To conclude, the Georgia Lottery has generated record profits to award more money for more children to attend college and pre-k over the course of more years than any other comparable institution. There is no evidence under any set of facts to support this wild and imaginative witch hunt by the AJC. It is a shameful reflection on the integrity of the publication, and a blatant disservice to the people of Georgia. Therefore, I encourage you all to apply the facts, not the speculation, to this issue and decide for yourself. As you may know (or will discover from the Op-Ed piece linked above) my father is the Chairman of the Board of the Georgia Lottery. Thus, I am an interested party. But my interest is one of character and integrity, which I gladly place on the line in his defense. If you support these fact-based conclusions, please refer these Op-Ed articles to those you believe interested in the issue.

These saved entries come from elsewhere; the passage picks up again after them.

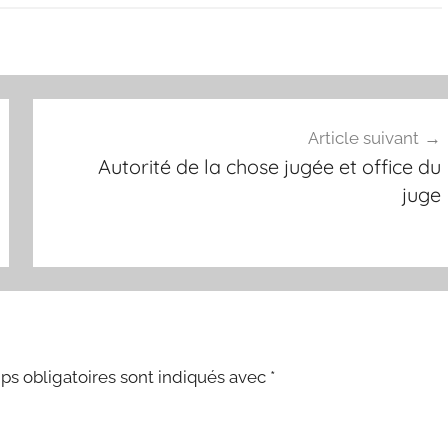
Article suivant
Autorité de la chose jugée et office du
juge
s obligatoires sont indiqués avec
*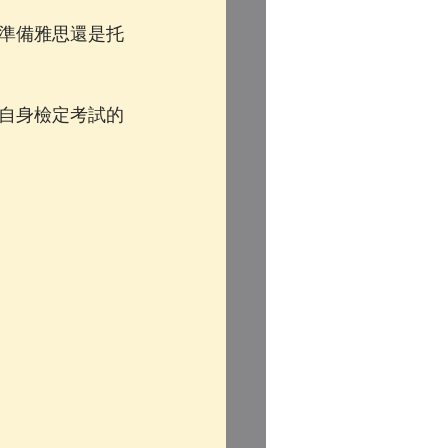
準備雅思還是托
自身檢定考試的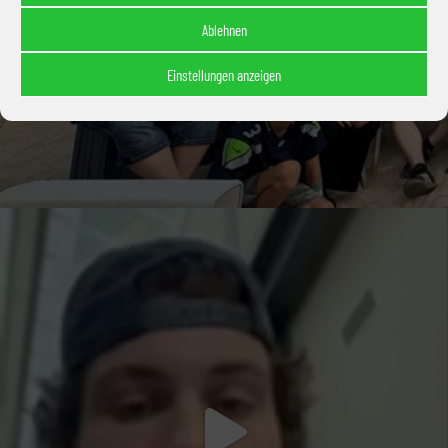
Ablehnen
Einstellungen anzeigen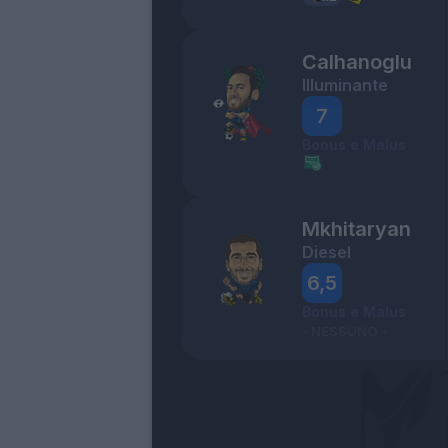
Calhanoglu
Illuminante
7
Bonus e Malus
Mkhitaryan
Diesel
6,5
Bonus e Malus
- NESSUNO -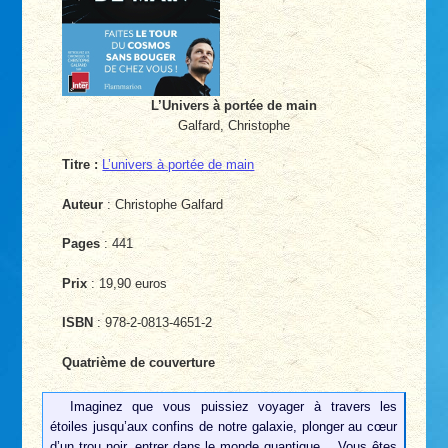
L’Univers à portée de main
Galfard, Christophe
Titre :
L’univers à portée de main
Auteur
: Christophe Galfard
Pages
: 441
Prix
: 19,90 euros
ISBN
: 978-2-0813-4651-2
Quatrième de couverture
Imaginez que vous puissiez voyager à travers les
étoiles jusqu’aux confins de notre galaxie, plonger au cœur
d’un trou noir, entrer dans le monde quantique… Vous êtes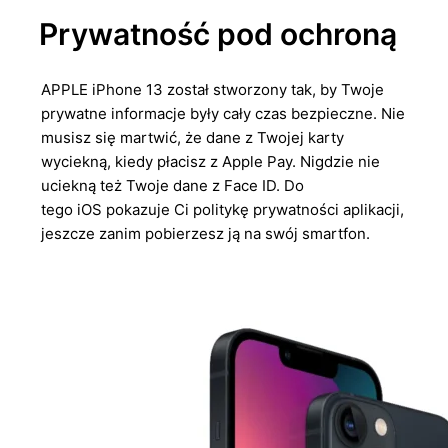
Prywatność pod ochroną
APPLE iPhone 13 został stworzony tak, by Twoje
prywatne informacje były cały czas bezpieczne. Nie
musisz się martwić, że dane z Twojej karty
wyciekną, kiedy płacisz z Apple Pay. Nigdzie nie
uciekną też Twoje dane z Face ID. Do
tego iOS pokazuje Ci politykę prywatności aplikacji,
jeszcze zanim pobierzesz ją na swój smartfon.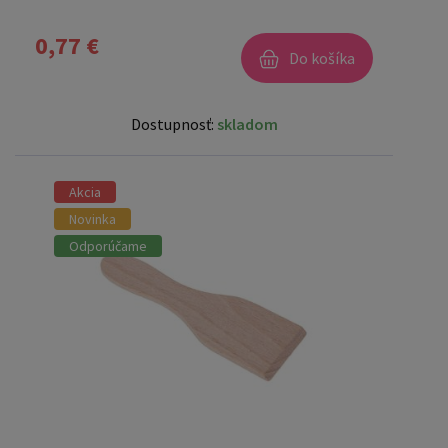
0,77 €
Do košíka
Dostupnosť:
skladom
Akcia
Novinka
Odporúčame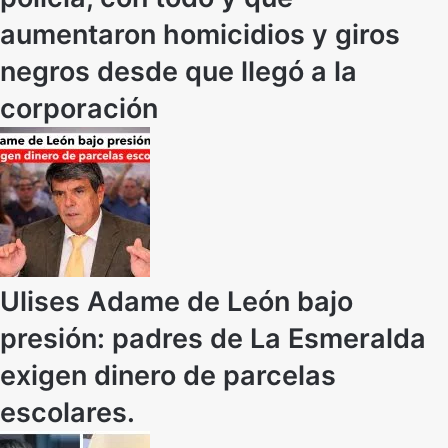
aumentaron homicidios y giros
negros desde que llegó a la
corporación
Ulises Adame de León bajo
presión: padres de La Esmeralda
exigen dinero de parcelas
escolares.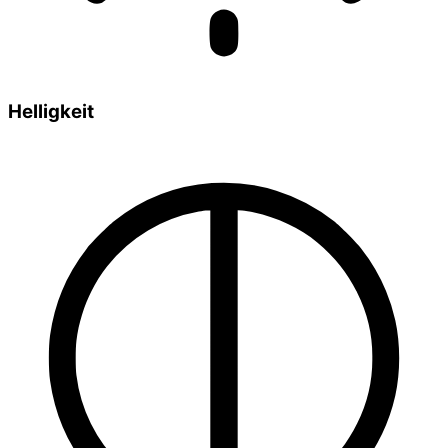
Helligkeit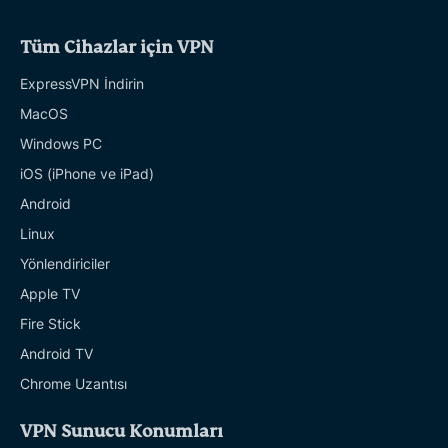
Tüm Cihazlar için VPN
ExpressVPN İndirin
MacOS
Windows PC
iOS (iPhone ve iPad)
Android
Linux
Yönlendiriciler
Apple TV
Fire Stick
Android TV
Chrome Uzantısı
VPN Sunucu Konumları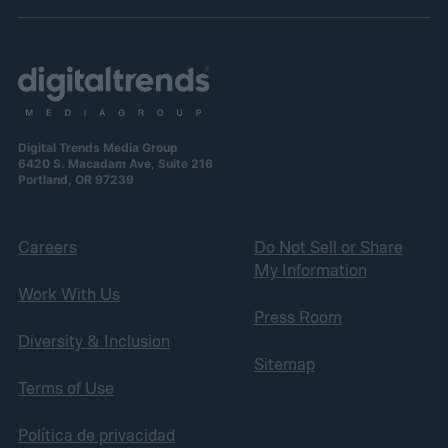
Digital Trends Media Group
6420 S. Macadam Ave, Suite 216
Portland, OR 97239
Careers
Do Not Sell or Share
My Information
Work With Us
Press Room
Diversity & Inclusion
Sitemap
Terms of Use
Política de privacidad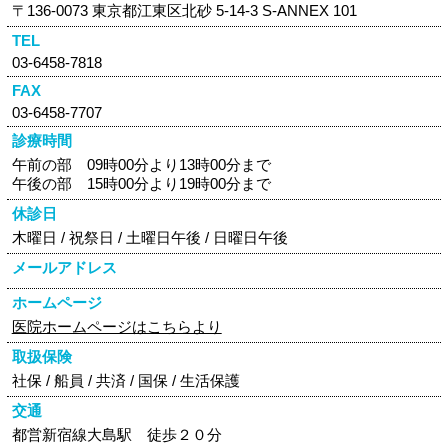
〒136-0073 東京都江東区北砂 5-14-3 S-ANNEX 101
TEL
03-6458-7818
FAX
03-6458-7707
診療時間
午前の部 09時00分より13時00分まで
午後の部 15時00分より19時00分まで
休診日
木曜日 / 祝祭日 / 土曜日午後 / 日曜日午後
メールアドレス
ホームページ
医院ホームページはこちらより
取扱保険
社保 / 船員 / 共済 / 国保 / 生活保護
交通
都営新宿線大島駅 徒歩２０分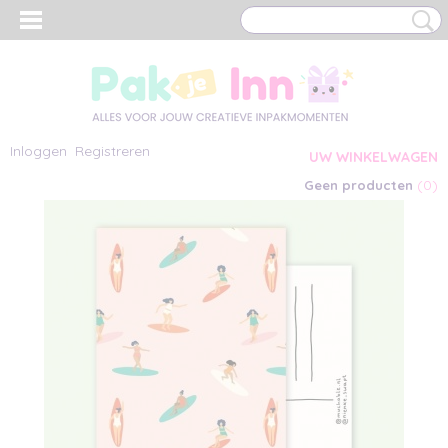
Inloggen
Registreren
UW WINKELWAGEN
(0)
Geen producten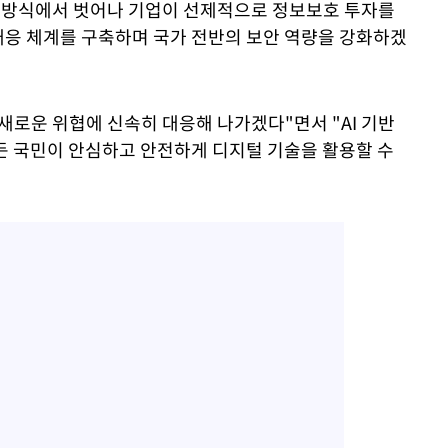
의 방식에서 벗어나 기업이 선제적으로 정보보호 투자를
대응 체계를 구축하며 국가 전반의 보안 역량을 강화하겠
새로운 위협에 신속히 대응해 나가겠다"면서 "AI 기반
든 국민이 안심하고 안전하게 디지털 기술을 활용할 수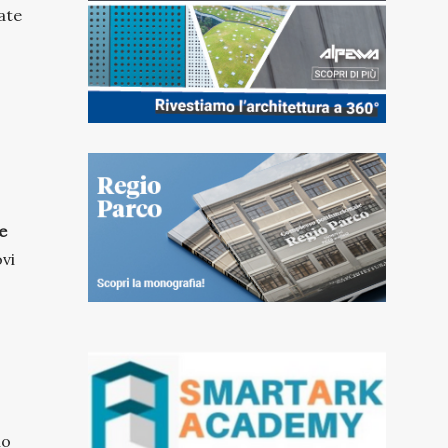
ate
re
vi
io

With my highest personal regards,

George A. Campbell, Jr.
3rd Year Student
University of Georgia School of Law

I, for one, am a lifelong fan (and occasional supporter) of the Georgia Lottery; they paid for 4 years of college for me. Not only that, but the programs guaranteed by the Georgia Lottery have raised the standard for post-secondary education in Georgia, and especially at my beloved University of Georgia, to a level that was unimaginable twenty years ago. The lottery has been an overwhelming success, and I, along with so many of my fellow University of Georgia graduates, am truly grateful for the opportunity their service to this state has allowed me.

1 comments:

Anonymous said...

George,
I hope that this response is in the spirit of your charge to decide for myself on this issue, but I have to disagree with you about the nature and effectiveness of the lottery. The lottery is not a business - it does not produce any product or service. It is a tax, albeit a voluntary one sweetened with misleading promises, on the people of this state who can least afford it. If the goal is simply revenue for education, why not levy a tax that will bring in the amount the lottery raises? Such a tax wouldn't have to cover the costs of running a lottery "corporation," so every penny (post-administrative costs) could go to education (and despite the acknowledged inefficiency of government, the administrative costs of a simple tax, however it is administered, would not rise to the "cost" of running a lottery corporation). As has happened in so many states, the lottery, which was promised as a supplemental source of funding for education, has become the main source of education money in Georgia. Georgia lawmakers now refuse to commit other state funds funds to education (and in fact they now appropriate funds that used to be committed to education for other purposes) because of the lottery. I can't support a source of funding that preys on the ignorance and false hopes of Georgia's poor, and I don't beleive that the state is really better off with a lottery than it would be with a legislature truly committed to funding education through traditional channels such as taxes. I am not an interested party in this debate. I never benefited from the HOPE scholarship, and I don't play the lottery. I do care about the state of Georgia, though, and while I agree wholeheartedly that access to excellent edcuation is essential to the future of this state, I cannot agree that the lottery is the best way to go about funding that goal.